The proposal would involve Charles Chao, chairman and CEO of Sina, to take the company privately, including its 45% stake in Weibo, the Chinese version of Twitter, also listed on the Nasdaq. The stake includes 71 percent of the voting shares of Weibo and the control of its board of directors.
Weibo has been Sina’s main growth driver in recent years after its news business was adopted by competitors such as Tencent News and ByteDance’s Jinri Toutiao. Sina also has a small but rapidly growing online loan and payment business.
Weibo contributed 80% of its revenue last year, which grew 3% year-over-year to $ 2.2 billion. But advertising sales for Weibo, which has more than 500 million monthly users, plummeted during the coronavirus pandemic.
Thomas Chong, analyst at Jefferies, said Sina’s business was “affected by Covid-19 and has intensified competition in the industry.”
“The Chinese Internet business is being privatized and secondary listings this year with Changyou privatized by its parent company Sohu earlier and 58.com is being privatized,” Chong added.
Mr. Chao, who has been with the company since 1999, owned 13.5% of Sina’s shares with 58.6% of the voting rights as of March 31. Sina said a special committee of three independent directors would assess the proposal.
Management teams in China have in the past capitalized on the valuation differential between the US and Chinese markets.

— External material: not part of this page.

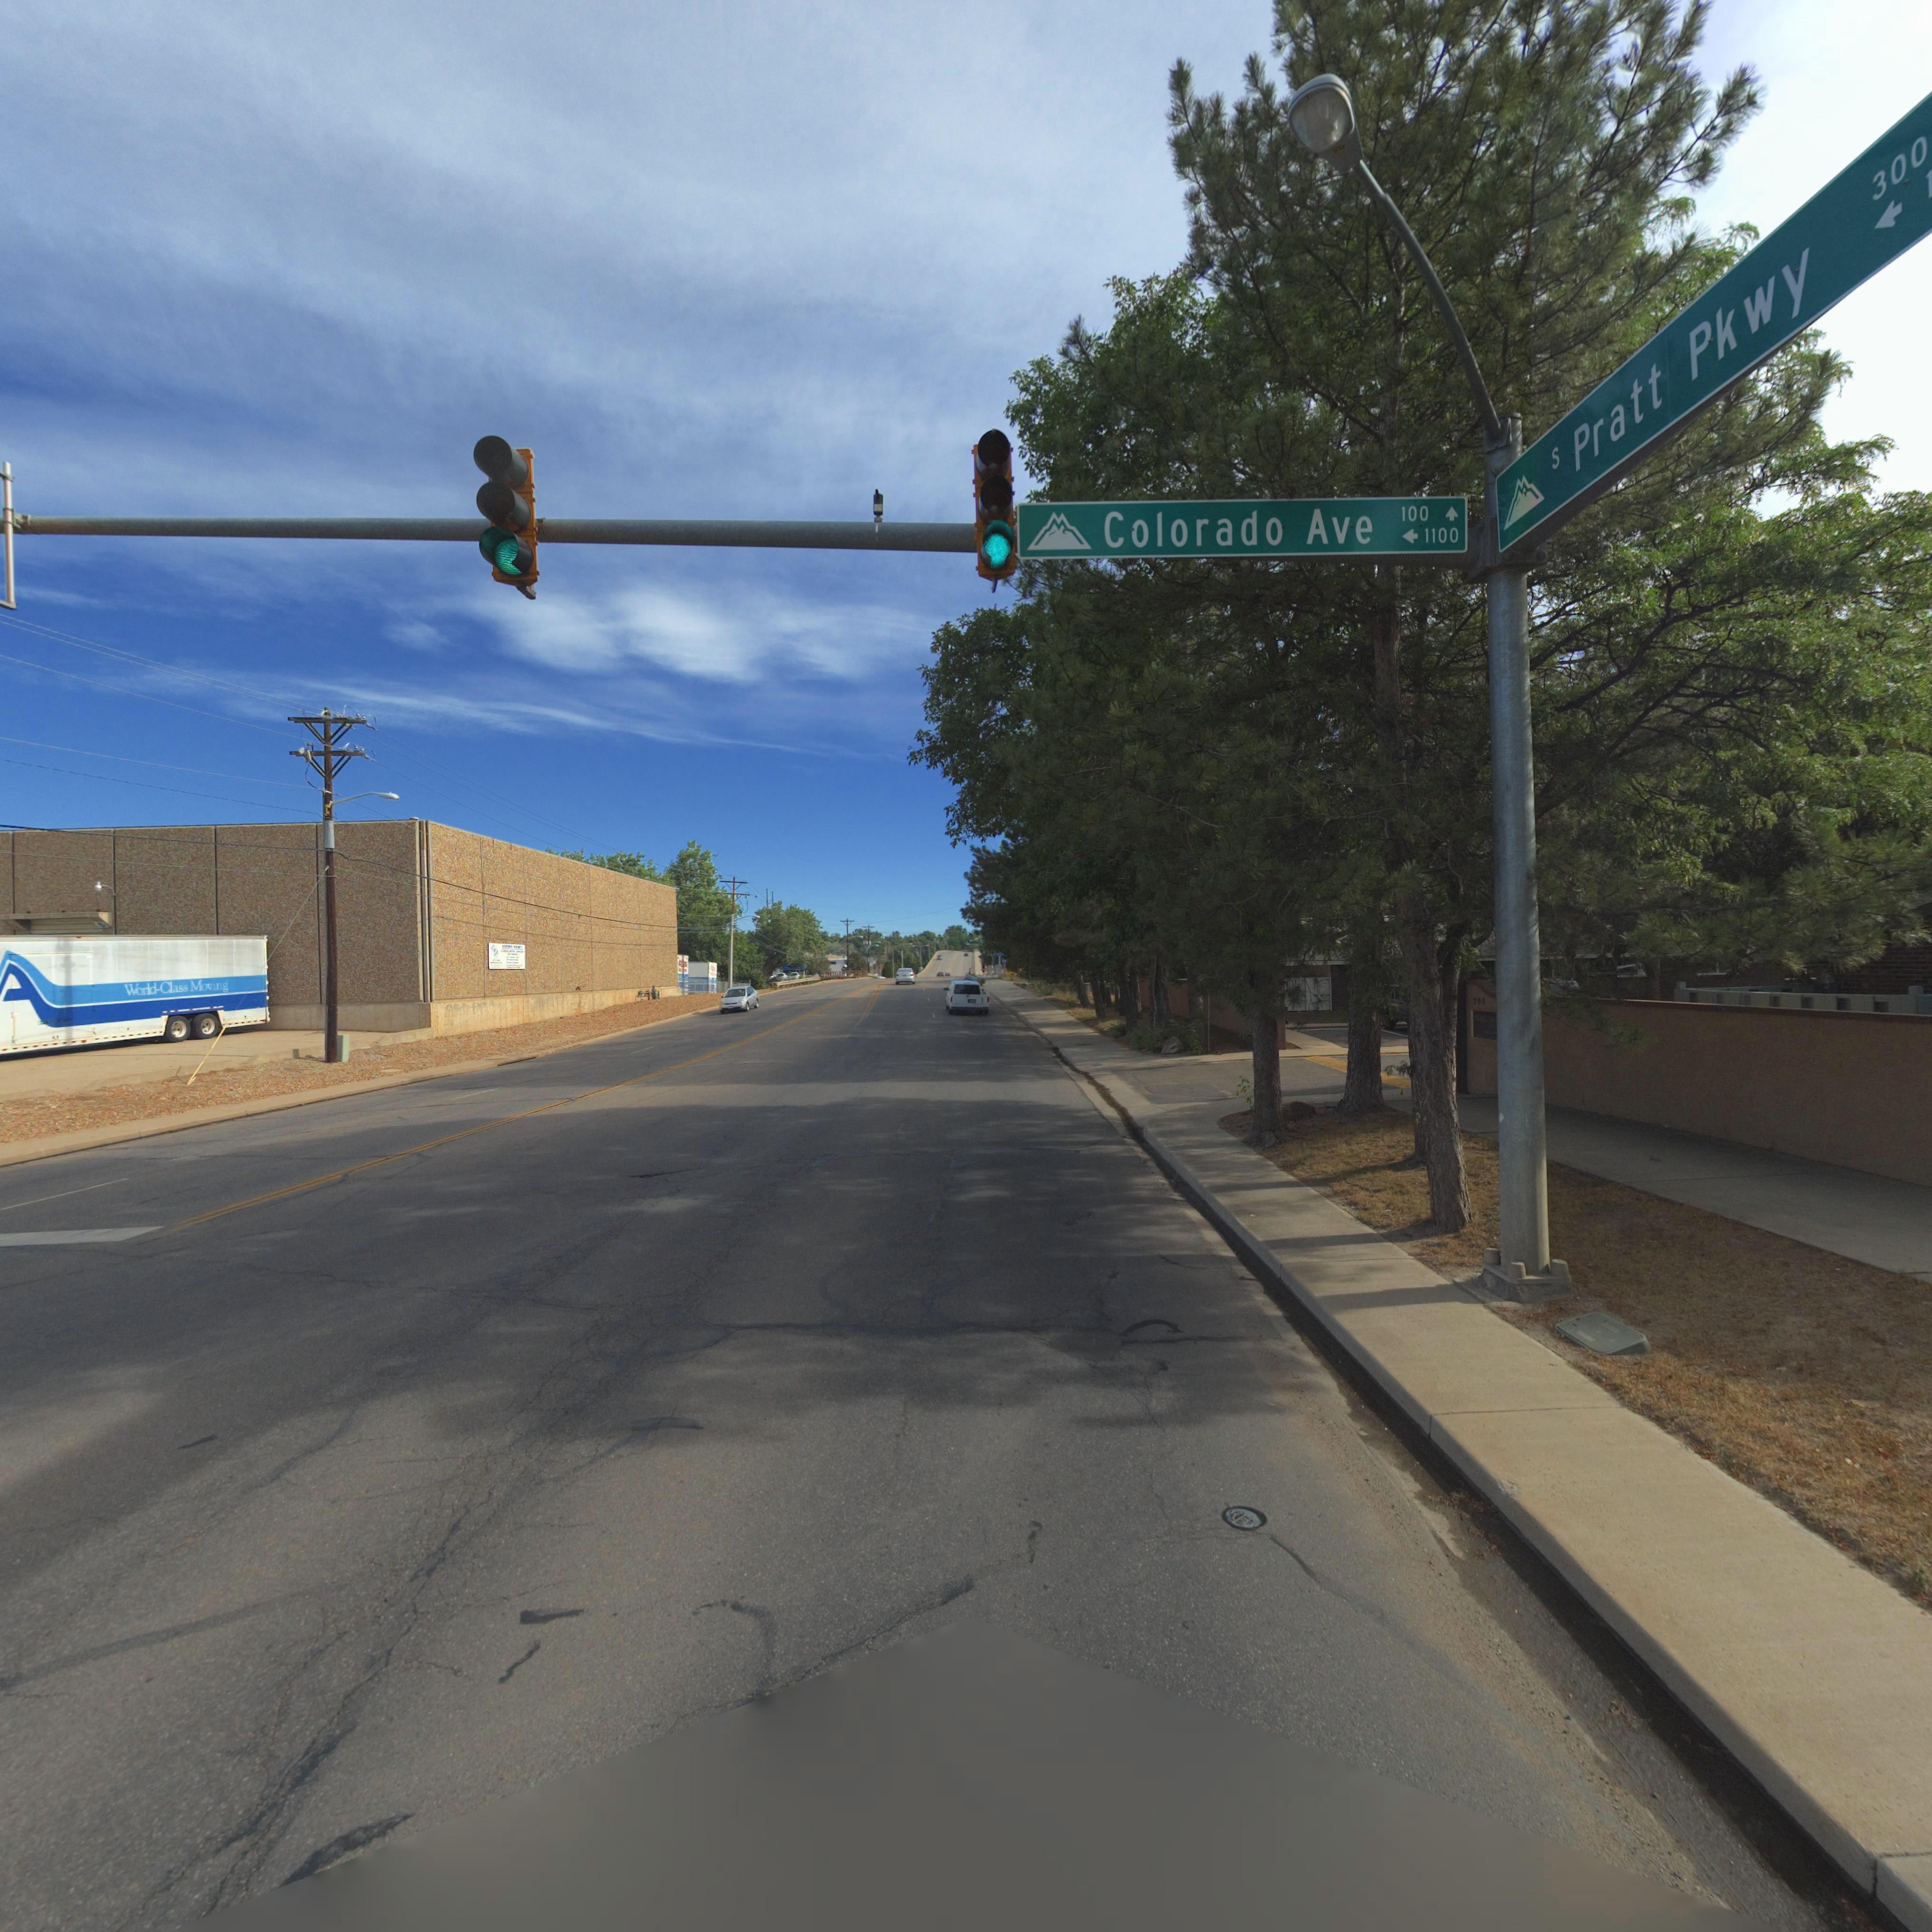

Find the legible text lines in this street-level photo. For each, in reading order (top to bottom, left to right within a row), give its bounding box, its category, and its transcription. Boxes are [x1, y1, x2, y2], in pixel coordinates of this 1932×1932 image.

At the end of 2015, Qihoo 360 was privately owned and quickly listed in Shanghai with a higher valuation.
A new bill passed by the US Senate in May could force Chinese companies to write off if they do not meet US accounting standards. The bill prompted many of these companies to consider listing in Hong Kong or going private.
So far this year, NetEase and JD.com, both listed in the United States, have launched secondary listings in Hong Kong, and the city’s bankers have told the FT that they are approaching nearly all eligible companies for. assess their interest in a similar initiative.
Sina raised $ 68 million in its 2000 public offering and was one of the first Chinese companies to use a variable interest entity structure, allowing a Cayman Islands-based offshore company to control its operations. operation on the continent through a complex system of contracts.